This is a trailer for Moment To Moment, a biographical film about The Gloaming that I got from NPR’s First Listen. And there’s a bit more here from Real World Records – The Gloaming. But nothing beats a live show. Watch out for their next performance, it’ll be transforming.

Frames of reference

5 thoughts on “Twilight Music”

  1. It was indeed a mighty concert, with a lively and vocal crowd, I think a good London Irish contingent who know the tunes well, and were wowed by what the Gloaming did with them. Here’s my review in the Independent today. They haven’t been able to get it together to actually put it online, poor things.

    “There were long queues on a rain-lashed Friday night up till showtime to see The Gloaming, as the release of their stunning debut album on Real World drew a full house and a strong London Irish contingent, whooping and stamping its approval and involvement through a 90-minute set of reels, songs, and tunes ranging from medieval laments to spare contemporary settings of popular tunes and the closing, epic Opening Set, a 16-minute tour de force that begins with a song collected in 1913 from singer Iarla O’Lionaird’s village, then dives deep into the cross-currents of a half dozen airs, reels and lullabies.

    The Gloaming bring experimentation and risk as well as joy and bravura to Irish folk, via the musical symbiosis of Sean Nos singer O’Lionaird, formerly of Afro Celts Sound System; the extraordinary fiddler from east Clare, Martin Hayes; his regular US accompanist, guitarist Dennis Cahill; the expressive minimalist playing of American pianist Thomas Bartlett; and young Dublin-born Caoimhín Ó Raghallaigh, a player at home in the avant-garde as well as the folk tradition, and whose instrument, half-viola and half Hardanger fiddle, gives the music a deep, absorbing chiaroscuro of resonating drones. His duets with Hayes, punctuated by Bartlett and Cahill’s pulse-like support, inspired waves of applause from the audience, and is at the heart of what makes their music so powerful and memorable.”

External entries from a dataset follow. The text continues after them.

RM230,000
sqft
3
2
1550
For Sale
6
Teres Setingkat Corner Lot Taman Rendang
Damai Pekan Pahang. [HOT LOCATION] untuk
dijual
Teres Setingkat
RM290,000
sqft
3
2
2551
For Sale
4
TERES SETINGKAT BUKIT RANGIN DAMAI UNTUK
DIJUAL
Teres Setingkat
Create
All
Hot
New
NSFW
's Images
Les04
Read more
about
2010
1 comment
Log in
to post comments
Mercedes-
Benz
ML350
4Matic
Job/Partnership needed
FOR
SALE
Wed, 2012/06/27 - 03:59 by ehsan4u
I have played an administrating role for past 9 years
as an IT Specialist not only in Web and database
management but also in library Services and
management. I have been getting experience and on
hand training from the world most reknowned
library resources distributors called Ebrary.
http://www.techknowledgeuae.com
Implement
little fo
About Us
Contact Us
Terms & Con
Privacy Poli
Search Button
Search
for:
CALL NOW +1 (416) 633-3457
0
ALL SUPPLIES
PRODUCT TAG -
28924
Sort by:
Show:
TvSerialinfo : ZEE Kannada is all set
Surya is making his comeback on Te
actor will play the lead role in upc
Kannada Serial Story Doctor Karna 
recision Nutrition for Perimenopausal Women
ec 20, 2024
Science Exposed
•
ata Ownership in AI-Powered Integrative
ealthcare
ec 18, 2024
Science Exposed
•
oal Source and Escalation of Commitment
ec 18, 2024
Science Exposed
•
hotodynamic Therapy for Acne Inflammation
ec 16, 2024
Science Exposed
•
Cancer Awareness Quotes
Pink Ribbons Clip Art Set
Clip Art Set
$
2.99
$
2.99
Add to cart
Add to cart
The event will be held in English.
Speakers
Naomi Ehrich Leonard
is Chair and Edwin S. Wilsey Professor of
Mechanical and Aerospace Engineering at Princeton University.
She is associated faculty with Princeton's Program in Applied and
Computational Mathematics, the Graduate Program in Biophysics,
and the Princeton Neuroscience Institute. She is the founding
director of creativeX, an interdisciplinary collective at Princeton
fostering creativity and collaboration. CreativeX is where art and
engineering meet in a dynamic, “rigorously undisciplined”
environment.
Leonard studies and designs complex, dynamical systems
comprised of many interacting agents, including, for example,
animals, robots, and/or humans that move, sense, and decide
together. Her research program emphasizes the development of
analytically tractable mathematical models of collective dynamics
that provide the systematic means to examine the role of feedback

  2. Thanks for this piece about The Gloaming. It’s a great introduction to their music and philosophy. I really like their music fusion. They sound so eastern or north African, at other times just good and Irish. I like the way they strip a tune down to its roots, with no sentimentality or folksy bits and slow it right down and give it a pure and simple interpretation.
    It’s so good to hear Thomas Bartlett’s piano playing in this genre and so expressive and searching.